Francesco Hayez, Les fugitifs de Parga, 1831
La composition du tableau fait clairement apparaître trois ensembles, dont chacun révèle un grand nombre de détails. À l’arrière-plan, un promontoire où s’étend la silhouette de la citadelle en haut d’une falaise dominant la mer. Au premier plan à gauche, un ensemble d’hommes et de femmes regroupés qui regardent dans la même direction. Entre les deux, enfin, à droite, un ensemble de scènes apparemment désordonnées sur le rivage d’où se dégage une infinie tristesse.
Le groupe du premier plan compte une quinzaine de personnes et donne une image de la fragilité mais aussi de la solidarité de la communauté villageoise dans l’épreuve. La position centrale de la mère avec son enfant dans l’économie générale du tableau, qui ne va pas sans évoquer la figure de la Madone, contribue à l’impression de dénuement. De même, la jeune fille prostrée à gauche du tableau penchée sur un crâne ne manque pas d’évoquer la peinture de vanité. Dans le même temps, l’agglomération des personnages au centre du groupe, qui semblent littéralement se tenir sur les épaules les uns des autres, figure la peur, sans doute, mais aussi le resserrement des liens dans l’épreuve. Il est difficile de démêler ce qui attire les regards intenses de ce groupe. Est-ce l’ensemble de personnages à l’arrière-plan qui s’affairent à l’entrée de la ville et pourraient être des Turcs prêts à investir la ville, comme le suggère le turban qu’on devine sur la tête du cavalier ? Est-ce plus généralement la nostalgie de l’exilé qui jette un dernier œil à sa terre, que l’on devine dans les yeux de l’homme aux cheveux longs à la main protectrice posée sur l’épaule de sa jeune fille ? Ou ces regards tournés vers le ciel invoquent-ils le secours d’un Dieu qui semble les avoir abandonnés ? Le personnage du deuxième plan qui apparaît de dos, les bras tendus vers son village, évoque également une prière imprécatoire, tandis que la houle qui attaque la falaise laisse deviner les dangers de la traversée qui attend les réfugiés.
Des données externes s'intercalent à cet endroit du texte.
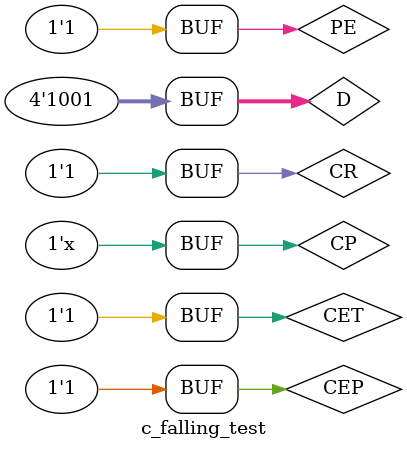
<source format=v>
module c_falling_test();
  reg CEP,CET,PE,CP,CR;
  reg[3:0] D;
  wire TC;
  wire[3:0] Q;
  initial
  begin
    D = 4'b1001;    //???????? 1110
    CP = 0;         //???????????
    CR = 1;         //???????????
    PE = 1;
    CEP = 1;
    CET = 1; 
    #15 PE = 0;     // 15ns ???????????
    #40 PE = 1;     // 20ns ???????????
    #1500 CR = 0;    // 290ns ???????????
    #20 CR = 1;     // 35ns ???????????
    #350 CET = 0;   // 490ns ?????
    #250 CET = 1;  // 200ns ?????
  end

  always #50 CP = ~CP;//?????50ns????
  initial
  $monitor("Q = %b,Q = %d",Q,Q);
  c_falling inst(.CEP(CEP),
                .CET(CET),
                .PE(PE),
                .CP(CP),
                .CR(CR),
                .D(D),
                .TC(TC),
                .Q(Q));
endmodule

</source>
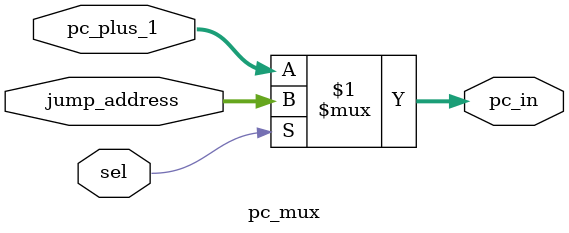
<source format=v>
module pc_mux (
    input [7:0] pc_plus_1,
    input [7:0] jump_address,
    input sel,
    output [7:0] pc_in
);

    assign pc_in = sel ? jump_address : pc_plus_1;

endmodule

</source>
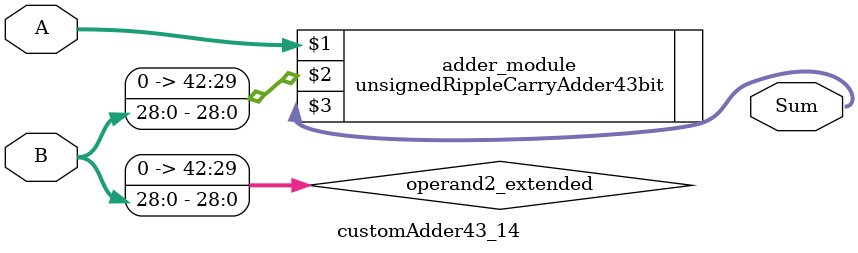
<source format=v>
module customAdder43_14(
                        input [42 : 0] A,
                        input [28 : 0] B,
                        
                        output [43 : 0] Sum
                );

        wire [42 : 0] operand2_extended;
        
        assign operand2_extended =  {14'b0, B};
        
        unsignedRippleCarryAdder43bit adder_module(
            A,
            operand2_extended,
            Sum
        );
        
        endmodule
        
</source>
C’est que l’élément religieux est omniprésent dans ce tableau, qui symbolise aussi l’abandon d’une terre chrétienne au profit des musulmans. On en devine l’importance dans la position centrale du prêtre dont le manteau sombre se fond presque dans la terre de Parga, mais aussi au regard de la place des objets de culte entre les mains des exilés, ainsi que dans les allusions implicites ou explicites à la figure christique ou à celle de la mère à l’enfant.C’est surtout dans la silhouette de la citadelle au fond, dominée par le clocher, que se lit l’ancrage chrétien de la ville cédée aux Ottomans.
- Gilles Pécout, “Philhellenism in Italy: Political Friendship and the Italian Volunteers in the Mediterranean in the Nineteenth Century”, Journal of Modern Italian Studies, 2009, 4(4), p. 405-427.
- Brigitte Urbani, « I profughi di Parga : fortune poétique et iconographique d’un thème patriotique », Italies.Revue d’études italiennes, n°6, « Variations autour des idées de patrie, État, nation », 2002.